Your instructions.
Down to the last line, reproduce the data below exactly.

Stored items from a collection:
★ ★ ★ ★ ★

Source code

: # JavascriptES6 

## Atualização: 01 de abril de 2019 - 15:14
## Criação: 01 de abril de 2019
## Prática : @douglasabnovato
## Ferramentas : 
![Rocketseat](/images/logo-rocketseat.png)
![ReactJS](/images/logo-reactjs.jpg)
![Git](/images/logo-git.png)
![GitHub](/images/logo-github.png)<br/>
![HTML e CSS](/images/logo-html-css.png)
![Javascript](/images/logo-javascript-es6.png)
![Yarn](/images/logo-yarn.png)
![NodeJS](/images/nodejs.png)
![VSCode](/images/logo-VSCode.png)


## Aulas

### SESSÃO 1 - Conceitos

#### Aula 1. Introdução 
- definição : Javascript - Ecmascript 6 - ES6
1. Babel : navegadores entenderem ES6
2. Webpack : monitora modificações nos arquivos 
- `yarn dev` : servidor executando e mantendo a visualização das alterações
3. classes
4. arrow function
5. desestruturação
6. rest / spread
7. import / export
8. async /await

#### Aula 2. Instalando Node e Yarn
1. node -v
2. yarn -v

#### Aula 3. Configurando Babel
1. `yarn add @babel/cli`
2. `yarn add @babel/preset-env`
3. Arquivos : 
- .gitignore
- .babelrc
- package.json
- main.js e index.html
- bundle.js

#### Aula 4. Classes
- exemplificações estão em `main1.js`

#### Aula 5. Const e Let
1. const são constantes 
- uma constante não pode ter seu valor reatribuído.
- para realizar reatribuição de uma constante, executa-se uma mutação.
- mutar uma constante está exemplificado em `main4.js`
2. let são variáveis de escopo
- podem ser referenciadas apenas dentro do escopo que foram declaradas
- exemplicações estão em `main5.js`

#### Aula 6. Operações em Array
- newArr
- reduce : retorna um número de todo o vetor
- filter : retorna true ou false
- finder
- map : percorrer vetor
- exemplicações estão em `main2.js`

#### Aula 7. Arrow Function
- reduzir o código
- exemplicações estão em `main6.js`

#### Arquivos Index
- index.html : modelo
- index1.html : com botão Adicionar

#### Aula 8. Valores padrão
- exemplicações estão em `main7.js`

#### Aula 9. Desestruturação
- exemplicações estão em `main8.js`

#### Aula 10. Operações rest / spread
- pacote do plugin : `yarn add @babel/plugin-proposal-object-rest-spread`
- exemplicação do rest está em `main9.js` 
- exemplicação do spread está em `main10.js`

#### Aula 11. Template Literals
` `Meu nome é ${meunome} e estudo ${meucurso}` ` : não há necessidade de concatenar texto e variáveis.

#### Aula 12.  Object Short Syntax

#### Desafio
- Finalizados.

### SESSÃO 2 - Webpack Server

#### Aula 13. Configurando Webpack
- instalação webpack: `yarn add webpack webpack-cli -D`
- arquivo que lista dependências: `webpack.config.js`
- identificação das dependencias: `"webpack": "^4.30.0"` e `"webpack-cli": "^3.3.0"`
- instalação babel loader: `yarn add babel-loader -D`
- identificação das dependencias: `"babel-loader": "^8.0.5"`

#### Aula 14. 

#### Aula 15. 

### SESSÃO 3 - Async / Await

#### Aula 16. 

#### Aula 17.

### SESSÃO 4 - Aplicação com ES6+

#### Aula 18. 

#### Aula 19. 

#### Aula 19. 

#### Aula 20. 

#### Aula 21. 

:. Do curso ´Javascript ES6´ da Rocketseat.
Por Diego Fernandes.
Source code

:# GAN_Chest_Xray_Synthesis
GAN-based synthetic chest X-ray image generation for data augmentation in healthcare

★ ★ ★ ★ ★

Task solution.
Source code

: # JavascriptES6 

## Atualização: 01 de abril de 2019 - 15:14
## Criação: 01 de abril de 2019
## Prática : @douglasabnovato
## Ferramentas : 
![Rocketseat](/images/logo-rocketseat.png)
![ReactJS](/images/logo-reactjs.jpg)
![Git](/images/logo-git.png)
![GitHub](/images/logo-github.png)<br/>
![HTML e CSS](/images/logo-html-css.png)
![Javascript](/images/logo-javascript-es6.png)
![Yarn](/images/logo-yarn.png)
![NodeJS](/images/nodejs.png)
![VSCode](/images/logo-VSCode.png)


## Aulas

### SESSÃO 1 - Conceitos

#### Aula 1. Introdução 
- definição : Javascript - Ecmascript 6 - ES6
1. Babel : navegadores entenderem ES6
2. Webpack : monitora modificações nos arquivos 
- `yarn dev` : servidor executando e mantendo a visualização das alterações
3. classes
4. arrow function
5. desestruturação
6. rest / spread
7. import / export
8. async /await

#### Aula 2. Instalando Node e Yarn
1. node -v
2. yarn -v

#### Aula 3. Configurando Babel
1. `yarn add @babel/cli`
2. `yarn add @babel/preset-env`
3. Arquivos : 
- .gitignore
- .babelrc
- package.json
- main.js e index.html
- bundle.js

#### Aula 4. Classes
- exemplificações estão em `main1.js`

#### Aula 5. Const e Let
1. const são constantes 
- uma constante não pode ter seu valor reatribuído.
- para realizar reatribuição de uma constante, executa-se uma mutação.
- mutar uma constante está exemplificado em `main4.js`
2. let são variáveis de escopo
- podem ser referenciadas apenas dentro do escopo que foram declaradas
- exemplicações estão em `main5.js`

#### Aula 6. Operações em Array
- newArr
- reduce : retorna um número de todo o vetor
- filter : retorna true ou false
- finder
- map : percorrer vetor
- exemplicações estão em `main2.js`

#### Aula 7. Arrow Function
- reduzir o código
- exemplicações estão em `main6.js`

#### Arquivos Index
- index.html : modelo
- index1.html : com botão Adicionar

#### Aula 8. Valores padrão
- exemplicações estão em `main7.js`

#### Aula 9. Desestruturação
- exemplicações estão em `main8.js`

#### Aula 10. Operações rest / spread
- pacote do plugin : `yarn add @babel/plugin-proposal-object-rest-spread`
- exemplicação do rest está em `main9.js` 
- exemplicação do spread está em `main10.js`

#### Aula 11. Template Literals
` `Meu nome é ${meunome} e estudo ${meucurso}` ` : não há necessidade de concatenar texto e variáveis.

#### Aula 12.  Object Short Syntax

#### Desafio
- Finalizados.

### SESSÃO 2 - Webpack Server

#### Aula 13. Configurando Webpack
- instalação webpack: `yarn add webpack webpack-cli -D`
- arquivo que lista dependências: `webpack.config.js`
- identificação das dependencias: `"webpack": "^4.30.0"` e `"webpack-cli": "^3.3.0"`
- instalação babel loader: `yarn add babel-loader -D`
- identificação das dependencias: `"babel-loader": "^8.0.5"`

#### Aula 14. 

#### Aula 15. 

### SESSÃO 3 - Async / Await

#### Aula 16. 

#### Aula 17.

### SESSÃO 4 - Aplicação com ES6+

#### Aula 18. 

#### Aula 19. 

#### Aula 19. 

#### Aula 20. 

#### Aula 21. 

:. Do curso ´Javascript ES6´ da Rocketseat.
Por Diego Fernandes.
Source code

:# GAN_Chest_Xray_Synthesis
GAN-based synthetic chest X-ray image generation for data augmentation in healthcare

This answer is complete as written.